───── Data to use
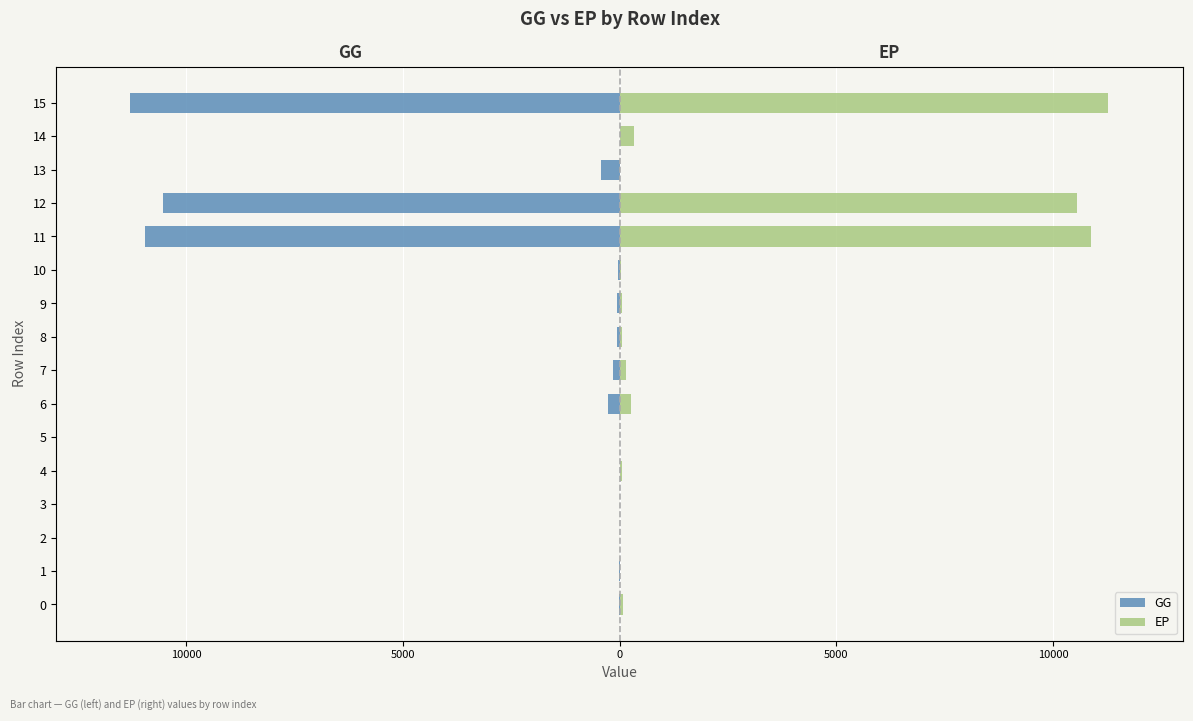

Is the value of EP at 11 greater than the value of GG at 3?

Yes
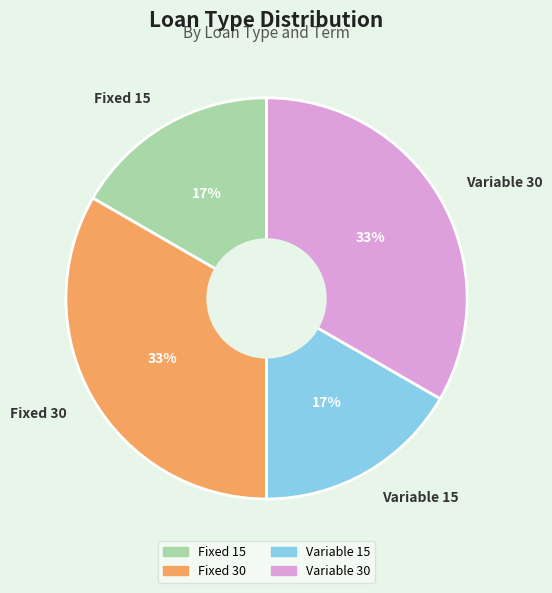

Is it true that Fixed 15 is 17% of the pie?

True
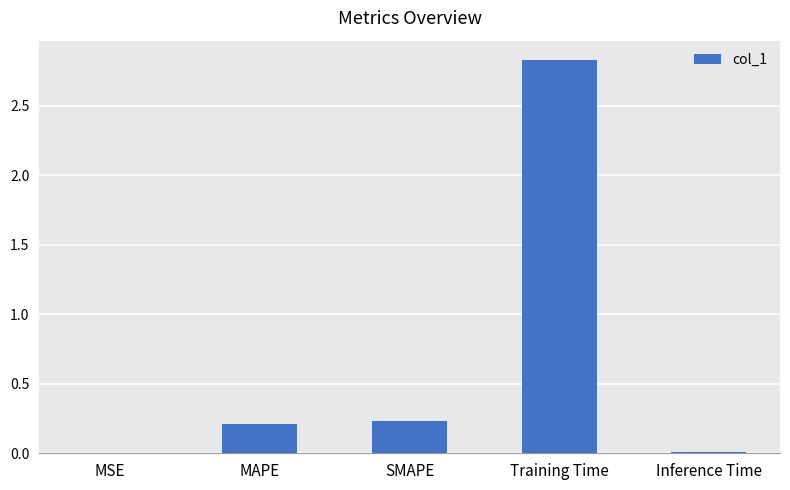

The chart shows a value of 0.2 at SMAPE. True or false?

True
──────────
» Work request
Copy out every row above word for word, leaving out the pictures.

» Written response
Is the value of EP at 11 greater than the value of GG at 3?

Yes

Is it true that Fixed 15 is 17% of the pie?

True

The chart shows a value of 0.2 at SMAPE. True or false?

True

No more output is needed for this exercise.